Chinese banks cut investment banking staff in Hong Kong during IPO drought
Several major Chinese investment banks in Hong Kong including Haitong International and China Merchants Bank International have reduced staffing in their investment and equity capital divisions to cut costs during the city’s drought of initial public offerings, according to bankers.
Chinese investment banks expanded their presence in Hong Kong last year in a bet on strong demand for secondary listings from US-listed Chinese companies after new cyber security rules instituted by Beijing halted lucrative tech IPOs previously destined for New York.
But the number of public listings in Hong Kong declined sharply in the first quarter of 2022 from a record last year as a result of strict pandemic lockdowns, rising geopolitical tension between the US and China and Beijing’s regulatory onslaught on the tech sector.
Haitong International, one of the top Chinese bookrunners in Hong Kong last year, has made a series of lay-offs across all departments in recent weeks, while China Merchants Bank International, another Hong Kong-based mainland brokerage, laid off about 10 investment banking staff last month, two people familiar with the matter said.
Guotai Junan International, the Hong Kong arm of the mainland investment bank group Guotai Junan Securities, laid off several of its fixed income and IPO principals in early June, the second person said.
Some bond financing bankers have been transferred to equity research departments, said bankers at a Chinese investment bank that used to focus on the technology sector.
The Hong Kong stock exchange helped 17 companies raise a combined HK$14.9bn (US$1.9bn) in the first three months of 2022 in IPO proceeds — an 89 per cent plunge from a year ago, according to exchange filings.
Despite an expected pick up for momentum in the second half of the year, accounting firm PwC estimated a full-year drop of about 40 per cent for total fundraising volume by HKEX up to HK$200bn, citing the economic slowdown and regulatory overhang, according to a report released on Wednesday on Hong Kong’s capital markets.

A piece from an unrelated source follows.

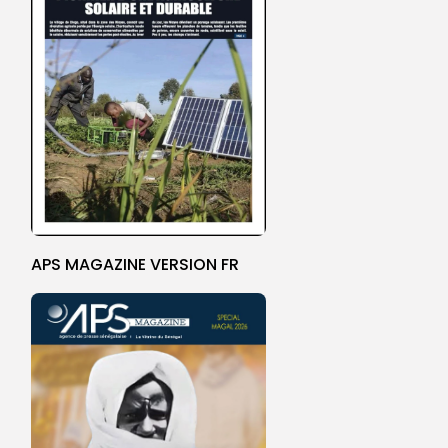
APS MAGAZINE VERSION FR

The chief executive of HKEX, Nicolas Aguzin, acknowledged “very sensitive” US-China geopolitical tensions in a recent interview with the Financial Times. Aguzin said it was his priority to convince investors that China was open for business despite Beijing sticking to its zero-Covid regime.
Hong Kong newspaper Sing Tao Daily first reported last week that two Chinese investment banks planned to lay off about 30 per cent of their Hong Kong staff this year, affecting more than 100 people across the banks’ departments.
Haitong International, CMBI and Guotai Junan International did not immediately respond to requests for comment.